Chester Courant - Tuesday 26 October 1841
  WRECK of an outward bound Ship, URANIA. On Thursday morning, 7th inst, the Ship Urania went out of port for New South Wales, with 276 emigrants on board, and at about 11 p.m. (the pilot having left her) she struck on the West Hoyle Bank; owing to the darkness of the night, she was not observed until day-break the following morning, at which time a most tremendous wind was blowing from the N.E. with heavy rain, which continued until eight o'clock, when the weather partially cleared up. Mr. Sherwood, the superior Officer of the Customs at Hoylake, immediately sent out the life-boat to render assistance, giving directions to the captain of the boat to hoist the flag as soon as he got alongside, should he require more assistance. As soon as the vessel reached the Urania, the signal was given, and Mr. Sherwood lost not a moment in manning four fishing boats, accompanying them in his own large boarding boat. By the most persevering and sure-mitted[sic] exertions, the whole of the passengers and crew were, by half-past four p.m., safely landed at Hoylake, without the least accident occurring to any individual...

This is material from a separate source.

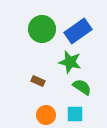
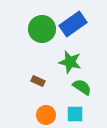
blue rectangle: moved 5 px left, 7 px up
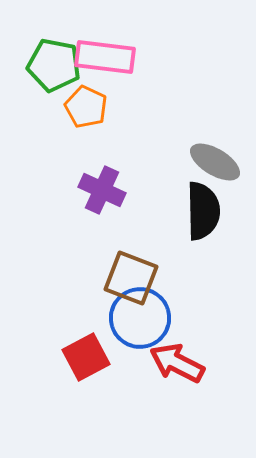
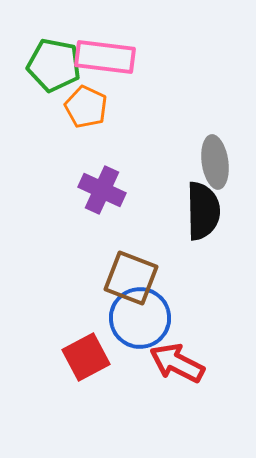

Liverpool Standard and General Commercial Advertiser - Friday 15 October 1841
  Reports from the Marine Surveyor, and the keepers of the Point of Ayr and Hoylake life-boats, were read, detailing the circumstances of the loss of the Urania, on the 7th instant, as described in the Standard. Great praise was given to the conduct of the crews. The total number of persons saved was 277. The reports were ordered to be entered on the books.

Shipping and Mercantile Gazette - Friday 15 October 1841
  MOSTYN Oct. 13: We reported in our paper yesterday the loss of the Urania. The following is the report as by our correspondent:
  Robert Beck, life-boat man, Point of Ayr, informs us that the ship Urania, from Liverpool for Sydney N.S.W. went on the West Hoyle Bank night of the 7th inst. She had 280 emigrant passengers on board whose lives were all providentially saved by the life-boats stationed in the neighbourhood but we are sorry to learn that their little alls[sic] were totally lost. We are also sorry to state that the mate of Robert Beck's life-boat was knocked overboard by the boom of life-boat, and was drowned. The ship was a total wreck, but it is said a few articles will be saved. Another vessel is being got ready to take the unfortunate passengers on to their destination.

Liverpool Standard and General Commercial Advertiser - Friday 03 December 1841
  The Dock Committee [who paid for the lifeboat service] in a meeting in December 1841 stated: The widow of a man belonging to the Point of Ayr lifeboat, who had been unfortunately drowned whilst going to a wreck, was presented with £10.